● **Aim of the task**
Go over the data and copy out each line with "Right" in it.

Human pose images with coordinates

○ ○ ○ ○

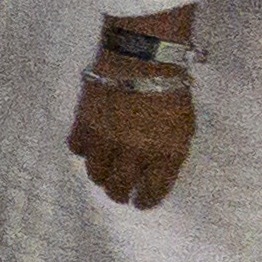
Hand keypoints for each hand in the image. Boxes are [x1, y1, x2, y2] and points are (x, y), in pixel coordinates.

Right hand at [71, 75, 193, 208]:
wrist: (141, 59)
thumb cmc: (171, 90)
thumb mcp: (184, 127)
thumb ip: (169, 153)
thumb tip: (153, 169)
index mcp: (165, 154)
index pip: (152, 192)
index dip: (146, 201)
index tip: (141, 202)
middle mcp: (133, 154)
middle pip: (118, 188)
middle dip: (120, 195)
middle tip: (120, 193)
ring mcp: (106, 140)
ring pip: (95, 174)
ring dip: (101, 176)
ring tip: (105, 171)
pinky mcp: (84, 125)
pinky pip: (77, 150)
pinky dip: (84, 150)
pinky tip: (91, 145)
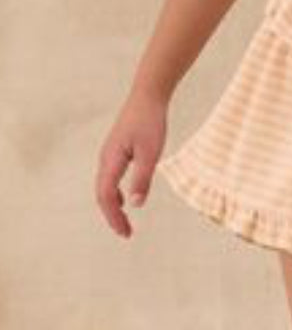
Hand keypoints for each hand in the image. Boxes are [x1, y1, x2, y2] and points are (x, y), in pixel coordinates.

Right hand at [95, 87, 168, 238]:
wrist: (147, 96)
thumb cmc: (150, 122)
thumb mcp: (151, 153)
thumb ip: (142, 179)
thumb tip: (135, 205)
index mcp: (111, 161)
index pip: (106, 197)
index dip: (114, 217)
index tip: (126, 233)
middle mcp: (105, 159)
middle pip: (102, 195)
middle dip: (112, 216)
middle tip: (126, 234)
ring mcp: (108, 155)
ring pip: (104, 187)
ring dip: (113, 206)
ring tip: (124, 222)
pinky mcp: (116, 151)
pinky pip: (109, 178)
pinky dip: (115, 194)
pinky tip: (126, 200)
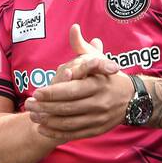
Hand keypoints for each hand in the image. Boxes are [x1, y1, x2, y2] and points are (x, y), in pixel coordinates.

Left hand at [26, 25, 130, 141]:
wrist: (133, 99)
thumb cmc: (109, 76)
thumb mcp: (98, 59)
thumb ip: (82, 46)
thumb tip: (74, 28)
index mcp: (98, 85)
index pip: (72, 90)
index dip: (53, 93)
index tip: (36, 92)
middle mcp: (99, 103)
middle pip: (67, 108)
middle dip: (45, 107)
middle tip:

○ ○ ○ ○

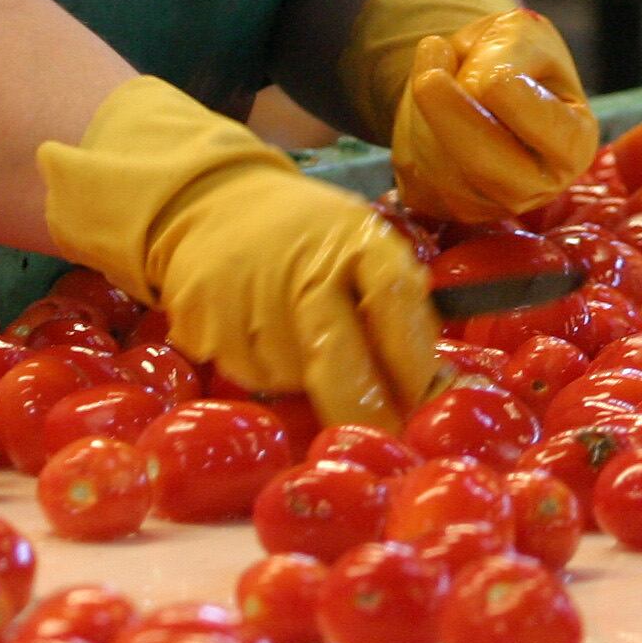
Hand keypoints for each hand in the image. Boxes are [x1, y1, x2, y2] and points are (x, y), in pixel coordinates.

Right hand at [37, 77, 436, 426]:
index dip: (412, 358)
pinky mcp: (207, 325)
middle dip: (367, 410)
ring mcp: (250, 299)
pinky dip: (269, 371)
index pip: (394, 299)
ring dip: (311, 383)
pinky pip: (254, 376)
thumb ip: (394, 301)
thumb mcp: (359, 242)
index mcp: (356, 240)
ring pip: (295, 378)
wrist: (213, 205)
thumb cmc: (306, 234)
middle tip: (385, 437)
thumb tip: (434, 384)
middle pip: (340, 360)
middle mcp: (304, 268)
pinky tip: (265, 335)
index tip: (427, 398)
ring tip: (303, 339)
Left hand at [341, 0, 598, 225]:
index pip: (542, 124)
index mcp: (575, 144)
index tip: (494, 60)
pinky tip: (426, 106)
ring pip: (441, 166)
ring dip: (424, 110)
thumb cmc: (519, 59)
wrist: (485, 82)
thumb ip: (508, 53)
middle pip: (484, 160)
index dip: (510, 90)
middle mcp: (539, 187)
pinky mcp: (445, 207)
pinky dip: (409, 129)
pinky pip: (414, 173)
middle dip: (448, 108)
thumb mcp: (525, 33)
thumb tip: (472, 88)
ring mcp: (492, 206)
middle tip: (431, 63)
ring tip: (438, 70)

○ ○ ○ ○

● **Exercise response**
Right hand at [71, 75, 193, 208]:
Right hand at [95, 87, 168, 238]:
Right hand at [37, 77, 436, 426]:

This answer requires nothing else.